• [DOCUMENT EXCERPT]
⁂
The 2025-26 Philadelphia Catholic League boys basketball champions, Father Judge High School (Jackson Miller)
Black and white high school basketball players sat together on a snowy Sunday afternoon in February 2026, linked forever by what their high school calls brotherhood — the kind forged by a Philadelphia Catholic school's charism and by the chase to win arguably the most coveted high school city basketball league championship in America.
They also shared a love of one of their mother's chicken and rice dinners that are now a Friday tradition.
"Eleven dudes go and hang out after school instead of going their separate ways. They're bonding," said Chris Roantree, boys basketball coach at Salesian-run Father Judge High School in Northeast Philadelphia, about those weekly meals shared by the squad.
⁂
• [ENTRIES]
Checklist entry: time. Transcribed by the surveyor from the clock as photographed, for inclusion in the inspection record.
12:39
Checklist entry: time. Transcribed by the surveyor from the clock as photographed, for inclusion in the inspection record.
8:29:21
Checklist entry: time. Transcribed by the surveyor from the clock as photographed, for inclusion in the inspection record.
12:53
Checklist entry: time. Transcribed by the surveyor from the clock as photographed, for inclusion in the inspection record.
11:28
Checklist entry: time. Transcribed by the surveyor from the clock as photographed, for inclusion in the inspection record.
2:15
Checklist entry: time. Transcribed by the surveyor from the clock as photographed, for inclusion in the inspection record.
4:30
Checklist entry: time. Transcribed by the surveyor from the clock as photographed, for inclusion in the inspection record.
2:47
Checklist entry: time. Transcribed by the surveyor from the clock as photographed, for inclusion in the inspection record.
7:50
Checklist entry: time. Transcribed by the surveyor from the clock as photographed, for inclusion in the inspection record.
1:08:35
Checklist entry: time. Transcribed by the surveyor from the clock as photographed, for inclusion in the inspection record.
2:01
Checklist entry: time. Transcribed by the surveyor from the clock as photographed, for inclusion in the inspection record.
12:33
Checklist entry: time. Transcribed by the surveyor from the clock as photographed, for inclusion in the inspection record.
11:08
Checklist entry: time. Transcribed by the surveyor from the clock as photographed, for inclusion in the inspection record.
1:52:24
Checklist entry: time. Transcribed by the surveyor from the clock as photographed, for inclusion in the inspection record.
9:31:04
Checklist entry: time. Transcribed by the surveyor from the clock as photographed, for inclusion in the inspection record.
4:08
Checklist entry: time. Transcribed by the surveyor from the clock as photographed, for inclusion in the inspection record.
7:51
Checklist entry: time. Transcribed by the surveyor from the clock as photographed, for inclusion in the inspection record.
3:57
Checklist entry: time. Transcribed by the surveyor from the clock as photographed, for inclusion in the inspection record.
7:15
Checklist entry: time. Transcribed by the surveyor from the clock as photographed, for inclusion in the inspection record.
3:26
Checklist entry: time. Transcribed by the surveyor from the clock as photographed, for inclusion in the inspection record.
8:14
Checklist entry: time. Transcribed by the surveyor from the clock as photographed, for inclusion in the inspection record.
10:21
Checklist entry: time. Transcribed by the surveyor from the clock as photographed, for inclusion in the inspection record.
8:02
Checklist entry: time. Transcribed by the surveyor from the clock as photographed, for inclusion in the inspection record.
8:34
⁂
• [ACTIONS TO TAKE]
1. Repeat the passage of the Father Judge basketball article between "The 2025-26 Philadelphia" and "championship in America.", inclusive, word for word.
2. Continue the article about the Father Judge High School basketball champions, starting right after its last sentence.

• [ANSWERS PER TASK]
1.
The 2025-26 Philadelphia Catholic League boys basketball champions, Father Judge High School (Jackson Miller)
Black and white high school basketball players sat together on a snowy Sunday afternoon in February 2026, linked forever by what their high school calls brotherhood — the kind forged by a Philadelphia Catholic school's charism and by the chase to win arguably the most coveted high school city basketball league championship in America.

2.
In front of 9,000 fans Feb. 22 inside Philadelphia's historic Palestra on the University of Pennsylvania campus, the Father Judge players earned their second straight Philadelphia Catholic League boys basketball championship, defeating Neumann Goretti High School in a 55-52 nailbiter of a final.
"It will definitely stay with me forever," said senior guard Rocco Westfield. "I'll hang this piece of net up like I did last year. I'll hang it with these guys forever."
That kind of bonding could rarely be found on high school courts throughout America in the first 70 years after James Naismith invented the game with a couple peach baskets in Massachusetts.
The school Father Judge upended for the 2025 Philadelphia Catholic League title, Roman Catholic High School in Center City Philadelphia, may have been the first in America to field an integrated high school basketball team.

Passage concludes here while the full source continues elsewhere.